From time immemorial India has been known for her cultural supremacy. The excavations carried out at Mohenjo-Daro, Sind and Harappa has revealed that a well-developed civilization existed in the Indus Valley over five thousand years ago. This famous civilization represents a very perfect adjustment of human life to a specific environment which can only have resulted from years of patient effort. It forms the basis of modern Indian culture.
India came into intimate contact with the Persians, the Egyptians, the Greeks and several other peoples of the Mediterranean. Though she influenced them and was influenced by them, her cultural basis was very strong.
Hindu culture has become an integral part of Indian culture, It has always been based on the virtues of patience; industry, intellect and systematic suffering. While the Western nations are steeped in material pursuits, Hindu culture has always been altruistic and is founded upon the bulwark of communion with and sympathy for his surroundings by man. The poems of Kalidasa and his dramas indicate the appeal of Nature to the soul of the poet. According to Sir Alfred Lyall, there-are two other aspects of Hindu culture. They are the imaginative and the realistic as well as the mystic elements in the make-up of the Hindus. Popular Hinduism is quite different-from the intellectual Hinduism in its faith and form of worship. At any rate, it reflects the culture of the Hindus in its own way.
Indian culture has also been influenced by Islam, which lays great emphasis on the belief in one God.
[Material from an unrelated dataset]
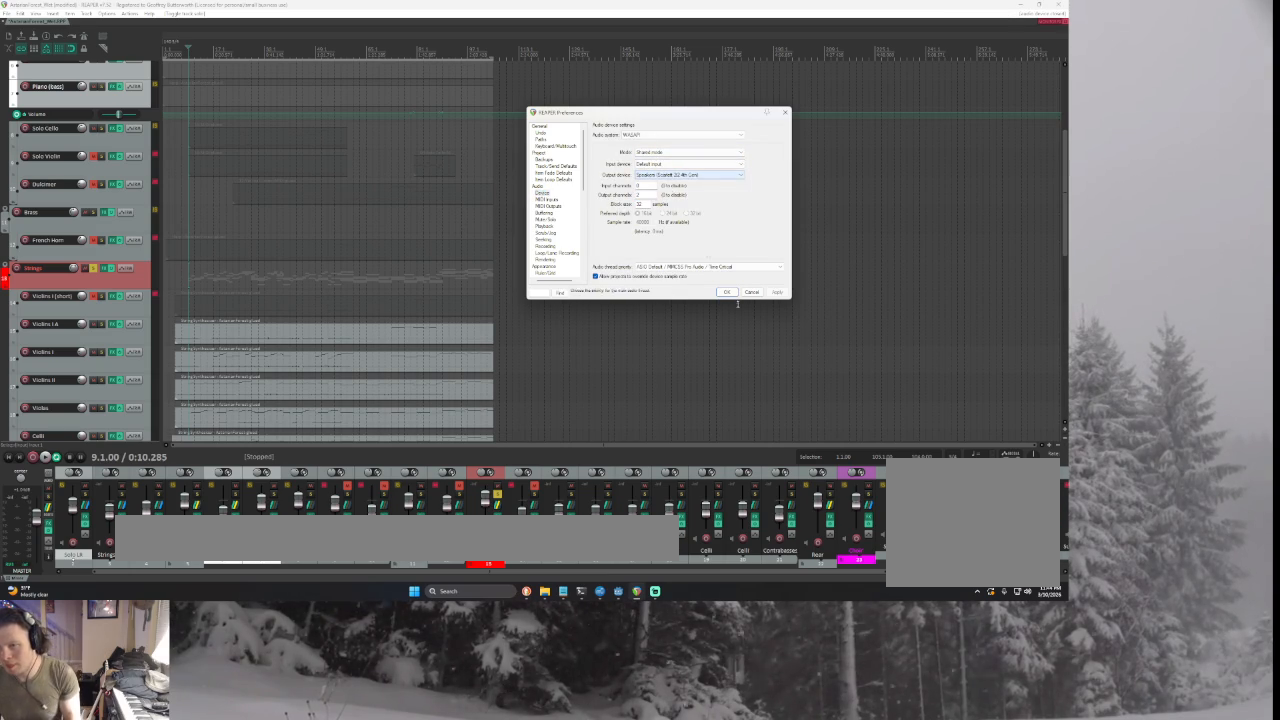
{"buttons": ["CROSS"], "left_stick": "center", "right_stick": "center", "events": []}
This belief had been prevailing at one time among the Hindus but subsequently became corrupt and various forms of idol worship were introduced.
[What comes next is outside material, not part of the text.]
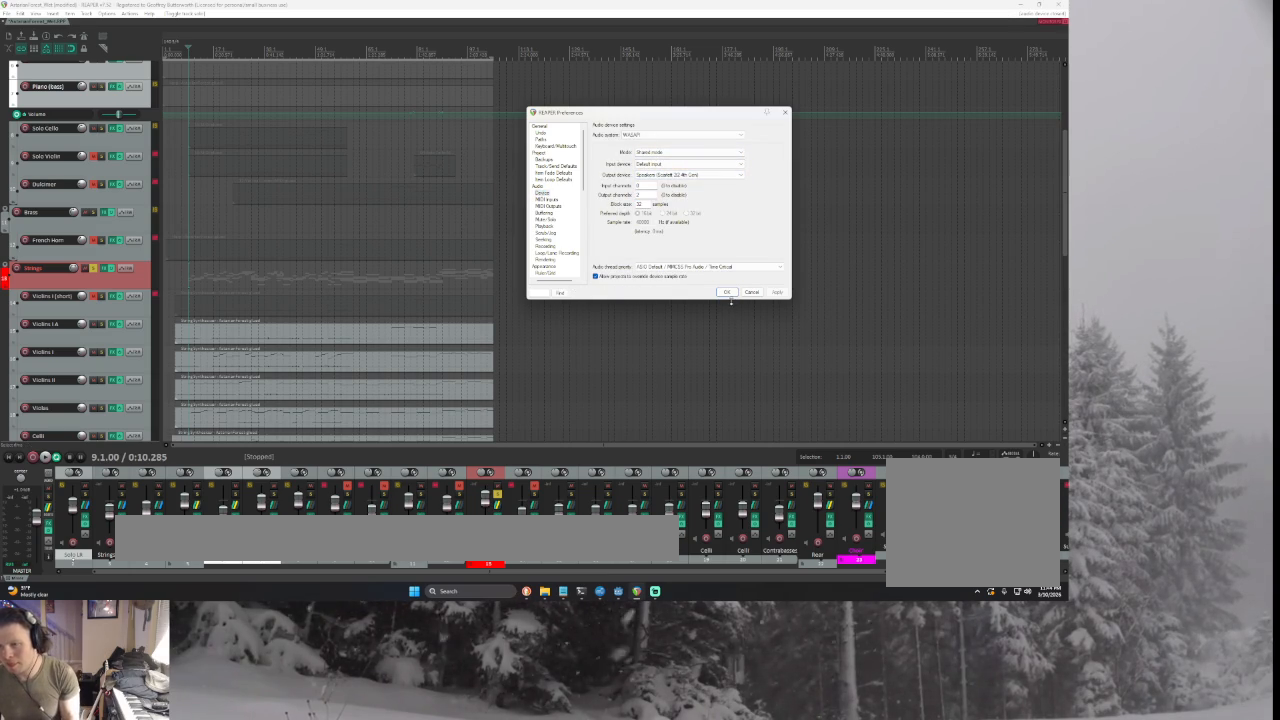
{"buttons": ["CROSS"], "left_stick": "center", "right_stick": "center", "events": []}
The Arya Samaj founded by Swami Dayanand Saraswati is the foremost example of the revolt against idol worship and some of its reforms are on par with the tenets of Islam. The Sikh religion of Guru Nanak is another remarkable example of Islam in producing monotheistic faith in India.
Nehru feels that there is something very vital in the culture of India, which enables it not only to keep boiling but also to absorb new ideas and assimilate them into the old. India is the only civilization that has had an unbroken continuity. Thousands of generations have been fed and inspired by this civilization. It is a marvelous vitality that renews itself according to the demands of the changing times. It has eternal values, which endure all the vicissitudes of history.
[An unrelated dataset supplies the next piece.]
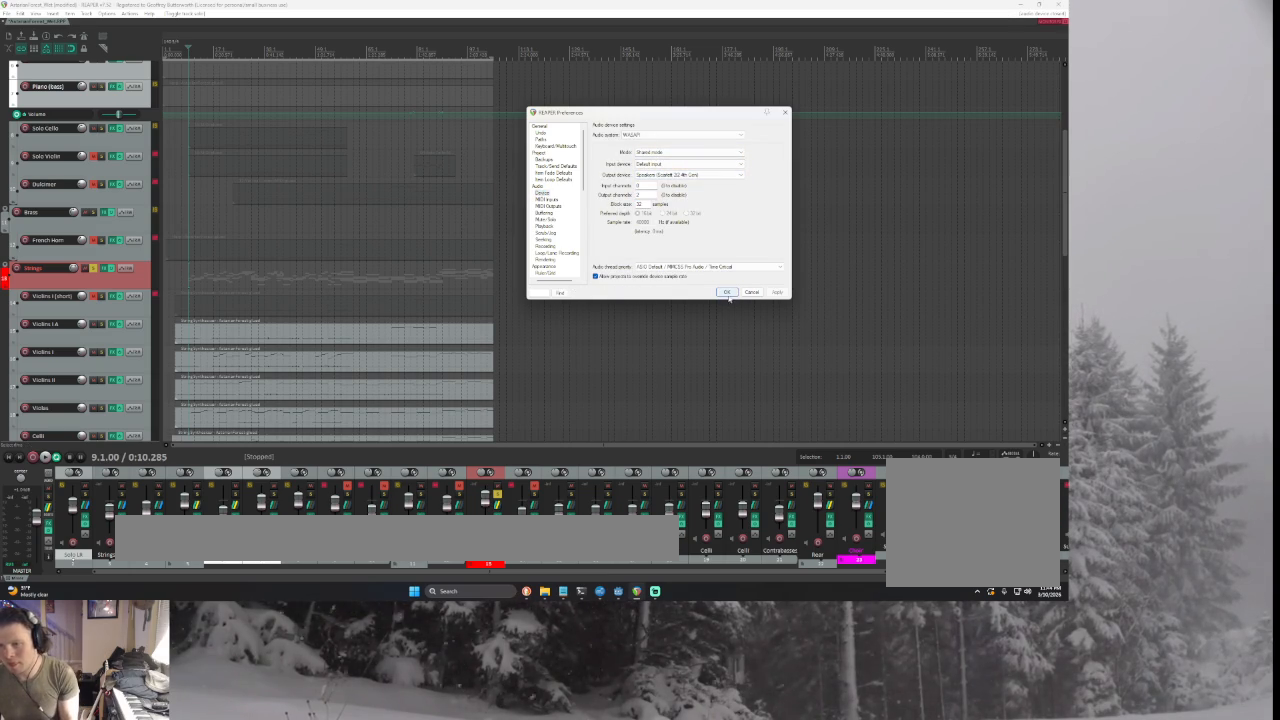
{"buttons": ["CROSS"], "left_stick": "center", "right_stick": "center", "events": []}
Indian culture is noted for its diversity. Indian society is made up of diverse ethnic groups, split into countless castes, professing numerous creeds and speaking about two hundred languages and dialects. It represents every phase of’ social evolution.
If we examine this diversity, we shall be able to find that there is deep underlying unity. This unity has been strengthened by a uniform system of administration and the spread of education on modern lines. One may think that it is really the outcome of the struggle for freedom and that it did not exist in the past ages. This view is not correct.
The essential unity of India wasemphasised by Bharatvarsha or the land of Bharata, given to the whole country in the epics and the Puranas and the name ‘Bharat Santati, or the descendants of Bharata applied to its people. This sense of unity was always present in the minds of theologians, political philosophers and poets who spoke of the land that stretches from-the Himalayas to Adam’s Bridge.
India should not remain stagnant. Her culture should get intermingled with the international culture of the human race. To achieve this, she has to seek wisdom, knowledge and friendship and comradeship wherever she finds them, and apply herself to the great task of making her citizens internationalists and world citizens. Nehru, the architect of modern India, visualized such an India.